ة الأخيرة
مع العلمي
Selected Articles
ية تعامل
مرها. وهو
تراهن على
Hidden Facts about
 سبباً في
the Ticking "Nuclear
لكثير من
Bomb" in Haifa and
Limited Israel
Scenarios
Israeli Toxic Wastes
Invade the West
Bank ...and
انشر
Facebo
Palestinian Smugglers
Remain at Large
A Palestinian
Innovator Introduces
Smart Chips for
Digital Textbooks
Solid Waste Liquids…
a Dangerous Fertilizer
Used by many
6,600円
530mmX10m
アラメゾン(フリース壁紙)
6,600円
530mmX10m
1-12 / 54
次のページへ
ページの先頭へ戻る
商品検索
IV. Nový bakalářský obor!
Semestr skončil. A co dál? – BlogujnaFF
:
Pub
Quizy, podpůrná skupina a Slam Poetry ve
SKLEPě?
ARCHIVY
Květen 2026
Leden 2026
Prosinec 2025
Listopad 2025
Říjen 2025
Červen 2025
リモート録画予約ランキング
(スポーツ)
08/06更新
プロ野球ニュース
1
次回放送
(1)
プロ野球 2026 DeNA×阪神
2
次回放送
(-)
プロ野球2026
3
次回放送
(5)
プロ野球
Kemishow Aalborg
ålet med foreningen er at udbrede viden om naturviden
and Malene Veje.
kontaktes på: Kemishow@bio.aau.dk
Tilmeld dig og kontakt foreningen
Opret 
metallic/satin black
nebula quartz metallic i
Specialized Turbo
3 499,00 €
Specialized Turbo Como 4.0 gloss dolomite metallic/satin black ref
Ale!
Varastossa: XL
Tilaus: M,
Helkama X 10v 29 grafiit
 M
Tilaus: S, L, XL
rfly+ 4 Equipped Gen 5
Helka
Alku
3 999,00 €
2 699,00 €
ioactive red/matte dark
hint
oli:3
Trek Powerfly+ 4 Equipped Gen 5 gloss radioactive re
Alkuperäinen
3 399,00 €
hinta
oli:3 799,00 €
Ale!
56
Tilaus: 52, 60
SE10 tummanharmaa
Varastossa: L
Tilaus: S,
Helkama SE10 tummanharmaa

· · · ·

- **WORK REQUIRED**: Reproduce every line of the listing above word for word, in its original order.

- **SOLUTION TO THIS PROBLEM**:
ة الأخيرة
مع العلمي
Selected Articles
ية تعامل
مرها. وهو
تراهن على
Hidden Facts about
 سبباً في
the Ticking "Nuclear
لكثير من
Bomb" in Haifa and
Limited Israel
Scenarios
Israeli Toxic Wastes
Invade the West
Bank ...and
انشر
Facebo
Palestinian Smugglers
Remain at Large
A Palestinian
Innovator Introduces
Smart Chips for
Digital Textbooks
Solid Waste Liquids…
a Dangerous Fertilizer
Used by many
6,600円
530mmX10m
アラメゾン(フリース壁紙)
6,600円
530mmX10m
1-12 / 54
次のページへ
ページの先頭へ戻る
商品検索
IV. Nový bakalářský obor!
Semestr skončil. A co dál? – BlogujnaFF
:
Pub
Quizy, podpůrná skupina a Slam Poetry ve
SKLEPě?
ARCHIVY
Květen 2026
Leden 2026
Prosinec 2025
Listopad 2025
Říjen 2025
Červen 2025
リモート録画予約ランキング
(スポーツ)
08/06更新
プロ野球ニュース
1
次回放送
(1)
プロ野球 2026 DeNA×阪神
2
次回放送
(-)
プロ野球2026
3
次回放送
(5)
プロ野球
Kemishow Aalborg
ålet med foreningen er at udbrede viden om naturviden
and Malene Veje.
kontaktes på: Kemishow@bio.aau.dk
Tilmeld dig og kontakt foreningen
Opret 
metallic/satin black
nebula quartz metallic i
Specialized Turbo
3 499,00 €
Specialized Turbo Como 4.0 gloss dolomite metallic/satin black ref
Ale!
Varastossa: XL
Tilaus: M,
Helkama X 10v 29 grafiit
 M
Tilaus: S, L, XL
rfly+ 4 Equipped Gen 5
Helka
Alku
3 999,00 €
2 699,00 €
ioactive red/matte dark
hint
oli:3
Trek Powerfly+ 4 Equipped Gen 5 gloss radioactive re
Alkuperäinen
3 399,00 €
hinta
oli:3 799,00 €
Ale!
56
Tilaus: 52, 60
SE10 tummanharmaa
Varastossa: L
Tilaus: S,
Helkama SE10 tummanharmaa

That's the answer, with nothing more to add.